Di Amerika dan Eropa , shadow banking tumbuh subur ketika likuditas perbankan seret lantaran semakin banyak orang berhutang daripada menabung dan pada waktu bersamaan segelintir orang kaya didekati oleh shadow banking untuk mendapat keuntungan dari tingginya musim berhutang dari masyarakat. Dari itulah awalnya shadow banking membuat denah berhutang dan juga denah investasi bagi pemilik uang. Kepada debitur mereka menyampaikan “cepat dan mudah” (fast track loan ). Kepada investor mereka menyampaikan investasi dengan hasil tinggi dan tanpa resiko ( Riskless and high yield investment). Keduanya yang dipancing ialah emosi kerakusan dari nasabah. Rakus berhutang dan rakus akan laba. Sudah sanggup ditebak bahwa cara ini pada kesudahannya akan merugikan semua pihak. Baik yang berhutang maupun yang berpiutang jadi korban, dan memaksa pemerintah untuk mem bail out. Lantas siapa yang untung? Ya , yang untung dan terang menikmati keuntungan tak terbilang ialah para fund manager, underwriter, consultant financial engineering, tax consultant, legal advisory, securities agent, insurance company. Karena setiap transaksi mereka mendapat fee. Mereka tidak peduli soal masa depan yang penting masa kini mereka mendapat up front fee. Itu sebabnya turnover Shadow banking dari tahun ketahun terus meningkat. Tahukah anda bahwa nilai dana yang berputar di shadow banking melebih GDP negara yang tergabung dalam G 20. Sangat fantastik!. Artinya semakin tiggi turnover tentu semakin tinggi fee bagi pihak yang terlibat dalam proses intermediary tersebut.

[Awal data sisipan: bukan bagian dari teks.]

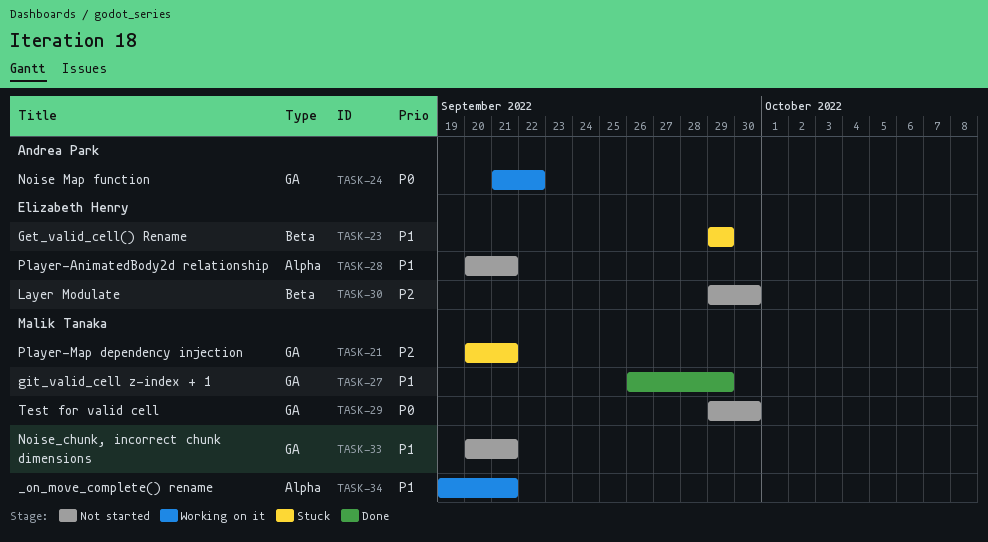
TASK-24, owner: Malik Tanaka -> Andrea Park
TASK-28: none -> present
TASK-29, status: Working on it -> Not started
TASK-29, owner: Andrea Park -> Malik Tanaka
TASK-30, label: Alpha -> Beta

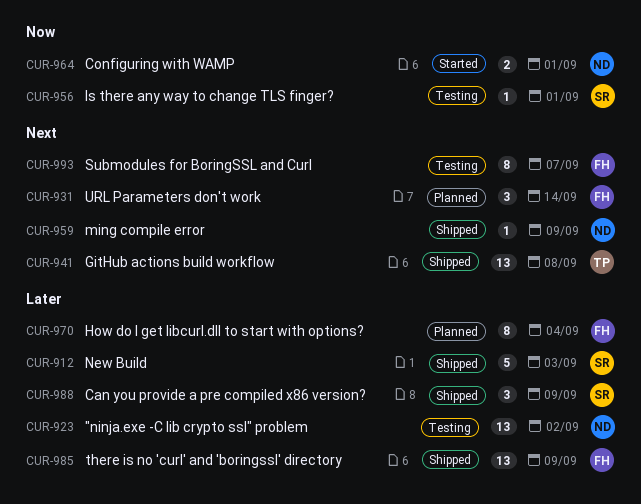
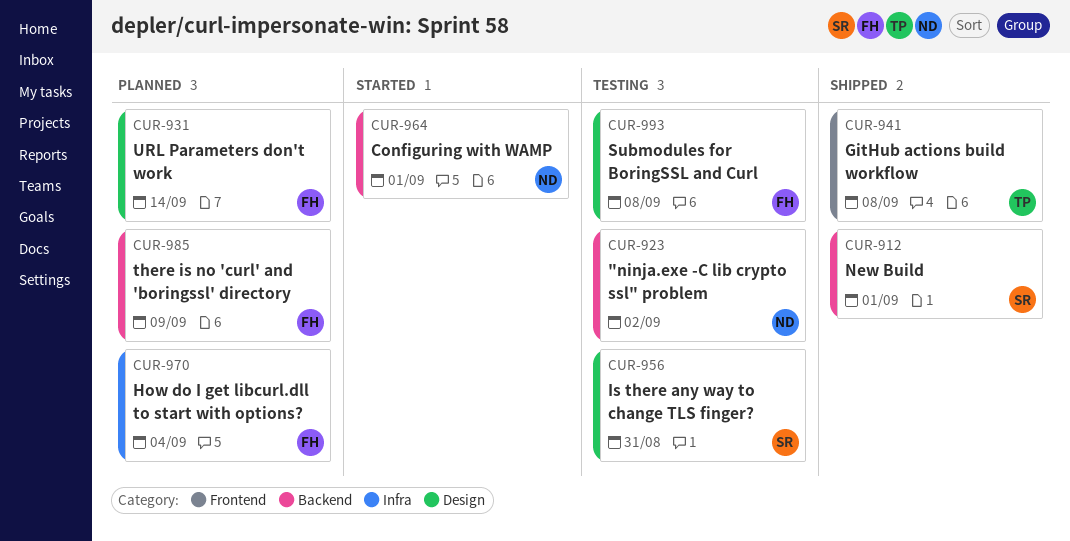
CUR-912, due: Sep 3 -> Sep 1
CUR-956, due: Sep 1 -> Aug 31
CUR-959: present -> none
CUR-985, status: Shipped -> Planned
CUR-988: present -> none
CUR-993, due: Sep 7 -> Sep 8

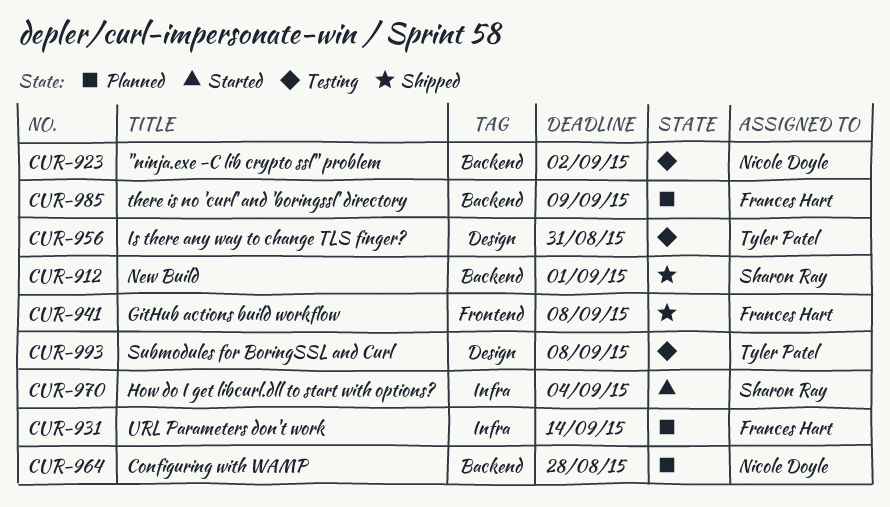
CUR-931, label: Design -> Infra
CUR-941, owner: Tyler Patel -> Frances Hart
CUR-956, owner: Sharon Ray -> Tyler Patel
CUR-964, status: Started -> Planned
CUR-964, due: Sep 1 -> Aug 28
CUR-970, status: Planned -> Started
CUR-970, owner: Frances Hart -> Sharon Ray
CUR-993, owner: Frances Hart -> Tyler Patel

Amerika dan Eropa sedang bergulat dengan aneka macam dilema semoga keluar dari krisis akhir ulah dari shadow banking. Mereka mulai membuat sistem stabilitas moneter dan sekaligus membentuk dewan supervisi. Indonesia juga semenjak tahun 2010 sudah mulai berhati hati dengan kehadiran shadow banking. OJK telah membuat aturan ketat membatasi keberadaan shadow banking. Apakah ini efektif? Seorang analis ekonom China menyampaikan kepada saya bahwa shadow banking sama ibarat pelacuran. Dia tidak akan pernah sanggup dihapuskan, apalagi nilai nilai perkawinan tidak lagi didasarkan kepada cinta kasih yang nrimo tapi lantaran materi. Artinya selagi perbankan hanya berorientasi kepada keuntungan dan menghilangkan tanggung jawab sosialnya maka selama itupula shadow banking akan tetap tumbuh dengan cara cara berbeda atas dasar private to private atau suka sama suka tidak peduli jika itu beresiko. Shadow banking di Amerika dan Eropa sudah menurun , bukan lantaran aturan tapi memang tidak lagi exciting lantaran sumber dana perbankan dipasok oleh dana stimulus pemerintah. Tapi di negara emerging market seperti Indonesia, semenjak tahun 2011 shadow banking semakin tinggi perputarannya terutama semenjak bank semakin ketat likuiditasnya. Hanya dilema waktu sistem moneter indonesia akan collapse dan jika ini terjadi akan lebih dahsyat dibandingkan krismon tahun 1998.